The sample of over 5,000 planets discovered beyond our solar system (exoplanets) provide us a first opportunity to constrain the dominant physics shaping how planetary systems form, and how they evolve over billions of years. Our team, the Planetary Origins and Evolution Lab, does this through a combination of theoretical and computational work. We are looking for collaborative and enthusiastic team members interested in committing to this spring for academic credit, with the possibility of continuing on as a paid researcher in the summer. We are currently focusing on two promising directions.
Atmospheric Mass Loss: It has recently become clear that, early in their lives, many planets orbiting close to their host star lose a significant fraction of their mass through intense stellar irradiation.
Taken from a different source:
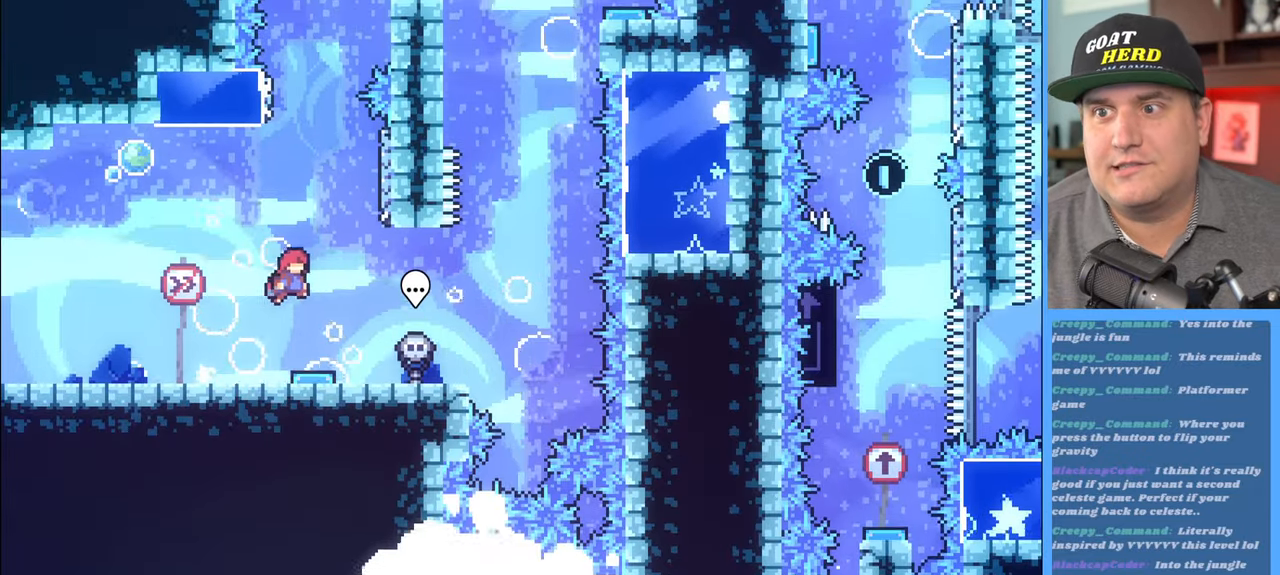
{"buttons": ["A", "R2"], "left_stick": "up-right", "right_stick": "center", "events": [[67, "left_stick", "center"], [367, "A", "down"], [417, "left_stick", "right"], [483, "left_stick", "up-right"]]}
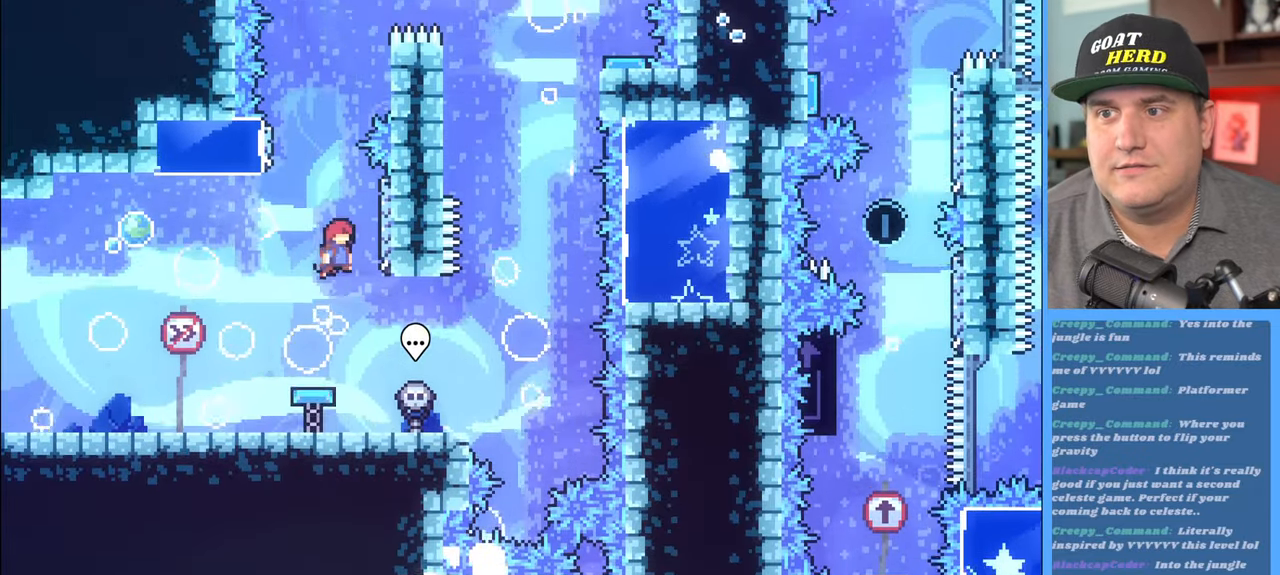
{"buttons": ["A", "R2"], "left_stick": "up-left", "right_stick": "center", "events": [[250, "A", "up"], [350, "A", "down"], [350, "left_stick", "up-left"]]}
Our group is currently working on simple physical models for how such atmospheric loss gravitationally torques planetary orbits, with the aim of searching for such orbital signatures in the observed exoplanet sample.
Collisional Sculpting of Planetary Systems: There is also strong evidence that planetary systems typically form with additional planets and subsequently destabilize, leading to violent collisions and orbital rearrangements. In this picture, the exoplanet population has been “dynamically sculpted” to leave only orbital configurations that are long-term stable.
Our recent work has elucidated the chaotic dynamics that leads to such collisions (why do such tiny gravitational tugs between planets make any difference at all?) through a combination of theoretical developments and machine learning techniques. We are now looking to apply those trained machine learning models, both to a) test this dynamical sculpting hypothesis against the observed exoplanet sample, and b) to provide independent constraints on planetary and orbital properties.
What Will We Do? We will create populations of planetary systems and computationally model their orbits with the open-source orbital mechanics REBOUND package, in conjunction with the analytical and machine learning stability classifiers in the SPOCK package (all in Python). We will then quantitatively search for the predicted orbital signatures in the observed exoplanet sample. We will also develop simple physical models for the effects of atmospheric mass loss on planetary orbits.
Essay Prompt: What interests you about this research and what do you hope to get out of this research experience (1 paragraph)? Which project are you most interested in pursuing? Why? Are you potentially interested in being hired over the summer to continue this research full time if funding is available?
You'll be working as part of a supportive and collaborative team to answer fundamental questions on the physical processes that dominantly shape planetary systems.